In the group photo that made the yearbook, unbeknownst to me, my husband was standing right behind me.
And he still is. Because we are building a barn and bringing Raine home to heal.
This decision took more discussion than when adding each baby to our family, and we may have wrangled through some arguments the way two alligators would twist between a piece of meat, but we did it and truth be told, this was all his idea to begin with. I just took off sprinting with it, though that should come as no surprise .
She needs a large stall with an attached run to it, which would grant access to the outside, but not warrant enough space to hurt herself.
She needs a companion, so yes, we agreed to get a couple goats.
And if she makes a full recovery, she will still need trained, but I can haul her.
I feel excited then terrified and circle every emotion in between on a daily basis: I’m a ball in a ping-pong game. I cannot settle on a side.
But the resistance I’ve been putting up has begun to feel alarmingly obvious, and I have to toss it and squash it and let it roll down a hill, the same way my fall pumpkins tumbled to their earth graves.
My awful mindset could all most definitely just be my period talking: it’s due in two days and the luteal phase over holiday break has been an absolute brutal one. The kids ran around like the chickens do each morning when the coop door opens––fresh and excited and squawking and hungry, and I yelled endlessly because I simply didn’t have the capacity to hear, “Mom! Forrest is in my ROOM!” one more time, their tattles having flowed like a forgotten faucet.
So I will give a bit of grace but it’s time to get over myself. Because holy shit! I will have my horse home.

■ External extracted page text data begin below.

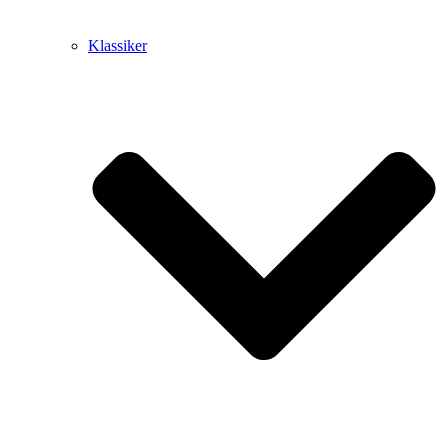
Klassiker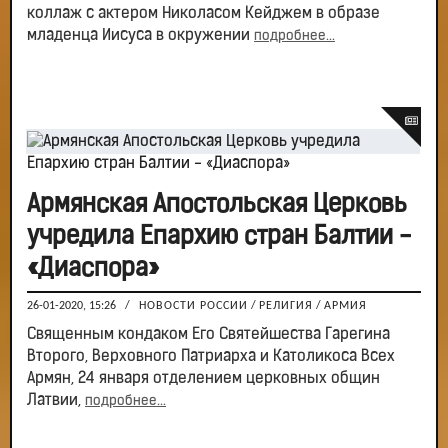
коллаж с актером Николасом Кейджем в образе
младенца Иисуса в окружении
подробнее...
Армянская Апостольская Церковь
учредила Епархию стран Балтии -
«Диаспора»
26-01-2020, 15:26
/
НОВОСТИ РОССИИ
/
РЕЛИГИЯ
/
АРМИЯ
Священным кондаком Его Святейшества Гарегина
Второго, Верховного Патриарха и Католикоса Всех
Армян, 24 января отделением церковных общин
Латвии,
подробнее...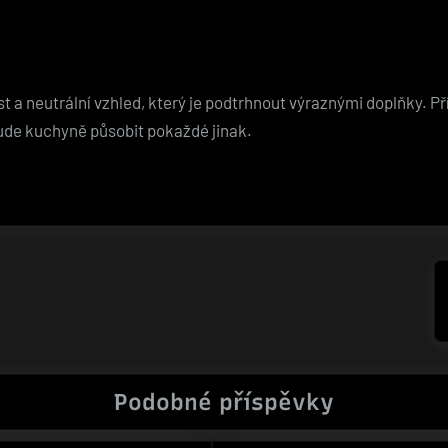
a neutrální vzhled, který je podtrhnout výraznými doplňky. Pří
ude kuchyně působit pokaždé jinak.
Podobné příspěvky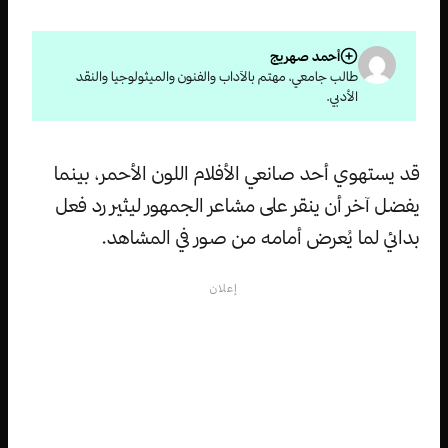
أحمد صهريج
طالب جامعي، مهتم بالآداب والفنون والميثولوجيا والنقد
الأدبي.
قد يستهوي أحد صانعي الأفلام اللون الأحمر، بينما
يفضل آخر أن ينقر على مشاعر الجمهور ليثير رد فعل
بدائي لما يُعرض أمامه من صور في المشاهد.
إعلان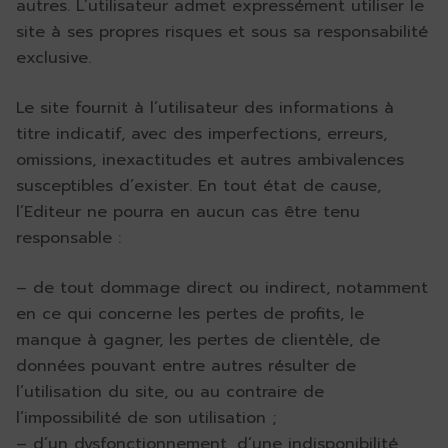
autres. L’utilisateur admet expressément utiliser le
site à ses propres risques et sous sa responsabilité
exclusive.
Le site fournit à l’utilisateur des informations à
titre indicatif, avec des imperfections, erreurs,
omissions, inexactitudes et autres ambivalences
susceptibles d’exister. En tout état de cause,
l’Editeur ne pourra en aucun cas être tenu
responsable :
– de tout dommage direct ou indirect, notamment
en ce qui concerne les pertes de profits, le
manque à gagner, les pertes de clientèle, de
données pouvant entre autres résulter de
l’utilisation du site, ou au contraire de
l’impossibilité de son utilisation ;
– d’un dysfonctionnement, d’une indisponibilité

That is something to celebrate, not marinate in fear.
With clarity, I can see that every unexpected set-back has led us here. It all lined up to grow big and bring her home and the Pinterest pictures of barns and paddocks and feed rooms and pocket-door gates that have been taped to my vision boards for “someday” are pudding proof that the saying be careful what you wish for isn’t just folklore.
Because the universe is always listening. And it never delivers the way you intended, but when it holds its arms out, whispering an opportunity, you play the hell out of the cards it hands you.